Following Fedorow | Training Tips From Ryan Fedorow

Ryan Fedorow has a role in the success of Wil Hahn and Davi Millsaps, but his work as a personal trainer is seldom seen. He is alongside them through most races and spends long hours during the week keeping them on task and focused. Between practice sessions at the San Diego Supercross, we took a few moments to discuss his background and areas he feels are important and sometimes overlooked in training…

“I raced motocross growing up and have been in the industry on the rider’s side. I am a certified personal trainer and also race mountain bikes in the Cat One (professional) ranks. I know my body and what it takes to get myself to an elite level in mountain bike racing, so I think I have a good idea of what it takes to be a good motorcycle racer, because I know the balance for each sport.”

“Fuel is the number one thing that will help your body go through whatever event you are in. I think carbohydrates are one of the most overlooked things for a racer. For people that want to lose weight, you obviously shouldn’t eat as many carbohydrates, but a racer or someone in an endurance sport should use them as fuel. They have to be the right type of carbohydrates and I think that, along with timing of nutrients, is important.”

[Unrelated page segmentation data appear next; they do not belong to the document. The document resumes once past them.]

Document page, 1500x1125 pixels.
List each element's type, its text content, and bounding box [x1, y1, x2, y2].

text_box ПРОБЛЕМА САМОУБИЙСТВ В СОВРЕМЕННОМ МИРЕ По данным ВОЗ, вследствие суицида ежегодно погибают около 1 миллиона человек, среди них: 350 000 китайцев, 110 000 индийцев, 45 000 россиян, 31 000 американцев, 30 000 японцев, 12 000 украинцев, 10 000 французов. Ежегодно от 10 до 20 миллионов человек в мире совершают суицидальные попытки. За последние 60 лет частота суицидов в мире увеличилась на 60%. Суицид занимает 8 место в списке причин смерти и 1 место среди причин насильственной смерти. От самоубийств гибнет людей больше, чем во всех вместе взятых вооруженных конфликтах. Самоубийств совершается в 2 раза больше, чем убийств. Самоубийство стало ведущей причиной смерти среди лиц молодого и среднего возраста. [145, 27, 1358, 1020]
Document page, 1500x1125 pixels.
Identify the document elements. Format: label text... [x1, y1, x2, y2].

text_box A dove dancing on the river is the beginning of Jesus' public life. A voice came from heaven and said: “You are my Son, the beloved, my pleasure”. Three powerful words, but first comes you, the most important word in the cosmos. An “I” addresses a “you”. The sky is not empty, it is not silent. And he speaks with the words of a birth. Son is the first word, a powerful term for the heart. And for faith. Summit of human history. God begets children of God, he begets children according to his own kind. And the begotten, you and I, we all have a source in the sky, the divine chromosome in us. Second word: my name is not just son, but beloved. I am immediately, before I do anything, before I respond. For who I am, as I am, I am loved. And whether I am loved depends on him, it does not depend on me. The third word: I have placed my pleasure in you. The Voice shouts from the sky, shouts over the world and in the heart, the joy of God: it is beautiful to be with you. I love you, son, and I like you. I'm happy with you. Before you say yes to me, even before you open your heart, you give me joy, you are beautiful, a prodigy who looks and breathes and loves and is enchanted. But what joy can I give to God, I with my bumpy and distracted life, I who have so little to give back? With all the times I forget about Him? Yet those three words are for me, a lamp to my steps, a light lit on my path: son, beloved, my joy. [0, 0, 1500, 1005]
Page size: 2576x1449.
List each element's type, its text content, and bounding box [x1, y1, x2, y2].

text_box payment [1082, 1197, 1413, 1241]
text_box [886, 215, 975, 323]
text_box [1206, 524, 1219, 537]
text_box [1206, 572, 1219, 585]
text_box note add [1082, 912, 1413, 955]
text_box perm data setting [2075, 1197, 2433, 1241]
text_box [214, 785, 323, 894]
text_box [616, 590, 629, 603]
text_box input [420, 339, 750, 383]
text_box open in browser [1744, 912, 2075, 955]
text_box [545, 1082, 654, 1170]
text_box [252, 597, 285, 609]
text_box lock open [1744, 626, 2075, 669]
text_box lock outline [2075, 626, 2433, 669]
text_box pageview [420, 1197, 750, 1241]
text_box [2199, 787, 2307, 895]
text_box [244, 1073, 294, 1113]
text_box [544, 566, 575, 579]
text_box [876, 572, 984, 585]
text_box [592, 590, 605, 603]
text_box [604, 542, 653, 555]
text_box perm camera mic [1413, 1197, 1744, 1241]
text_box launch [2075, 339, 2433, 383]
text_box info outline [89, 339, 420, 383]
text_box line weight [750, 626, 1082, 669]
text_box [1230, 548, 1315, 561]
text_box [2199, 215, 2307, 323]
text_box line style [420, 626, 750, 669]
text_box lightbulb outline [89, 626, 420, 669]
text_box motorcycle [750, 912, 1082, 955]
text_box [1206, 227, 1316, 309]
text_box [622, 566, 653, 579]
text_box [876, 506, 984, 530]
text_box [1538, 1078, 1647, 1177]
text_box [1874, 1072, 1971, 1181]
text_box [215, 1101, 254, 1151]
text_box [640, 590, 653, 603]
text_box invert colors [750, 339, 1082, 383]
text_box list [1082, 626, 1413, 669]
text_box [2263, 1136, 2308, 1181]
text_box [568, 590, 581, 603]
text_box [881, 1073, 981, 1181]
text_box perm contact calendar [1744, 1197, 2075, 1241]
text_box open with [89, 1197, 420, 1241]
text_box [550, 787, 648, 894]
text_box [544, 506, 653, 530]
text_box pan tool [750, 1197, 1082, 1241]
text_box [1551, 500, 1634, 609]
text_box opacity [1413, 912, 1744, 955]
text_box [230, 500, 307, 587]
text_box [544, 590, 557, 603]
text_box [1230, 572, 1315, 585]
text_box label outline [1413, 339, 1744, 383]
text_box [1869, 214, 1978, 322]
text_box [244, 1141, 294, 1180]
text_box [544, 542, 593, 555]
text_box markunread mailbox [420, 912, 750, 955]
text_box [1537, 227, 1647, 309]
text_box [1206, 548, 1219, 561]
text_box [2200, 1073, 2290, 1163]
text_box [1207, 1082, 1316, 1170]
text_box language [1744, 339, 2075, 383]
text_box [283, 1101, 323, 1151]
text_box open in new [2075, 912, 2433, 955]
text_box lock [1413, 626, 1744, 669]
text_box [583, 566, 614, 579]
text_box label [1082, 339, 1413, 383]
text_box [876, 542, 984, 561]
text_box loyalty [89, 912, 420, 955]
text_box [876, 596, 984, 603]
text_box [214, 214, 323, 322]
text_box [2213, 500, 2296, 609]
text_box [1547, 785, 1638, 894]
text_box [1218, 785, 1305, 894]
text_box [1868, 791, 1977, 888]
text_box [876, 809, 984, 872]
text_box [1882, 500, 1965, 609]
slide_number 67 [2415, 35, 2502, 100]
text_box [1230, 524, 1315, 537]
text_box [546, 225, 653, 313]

“You need an overall base for performance, strength, and cardio. I would say that most people tend to focus on strength training but a big, bulky body is not the most efficient when riding a dirt bike. While you need to be strong, you don’t need to focus on just lifting weights in the gym or doing curls for the girls. You need a good balance of strength, fast twitch exercises, and a lot cardio. This is an anaerobic sport, which is more or less how high you can keep your heart rate for how long.”

“There is a little more volume involved for outdoor training, but realistically it is close to the same as Supercross because you are on the bike for 35 minutes outdoors compared to 20 minutes in Supercross. In that period of time outdoors, you will have a lower heart rate versus holding your breathe in a very anaerobic Supercross race. It kind of balances out, because you spend an hour and a half on your motorcycle outdoors, and in Supercross it is an hour total. It is a little bit different and you build a little volume and a higher threshold in Supercross when it is more anaerobic. I think they are both equally important to have a good base in, and you build your fitness from there.”